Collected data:
::::::

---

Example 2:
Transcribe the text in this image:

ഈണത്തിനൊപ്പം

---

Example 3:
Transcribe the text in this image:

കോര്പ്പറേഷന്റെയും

::::::

**WHAT YOU ARE ASKED TO DO:** The records above are to be transcribed exactly and completely.

**RESULT:**
---

Example 2:
Transcribe the text in this image:

ഈണത്തിനൊപ്പം

---

Example 3:
Transcribe the text in this image:

കോര്പ്പറേഷന്റെയും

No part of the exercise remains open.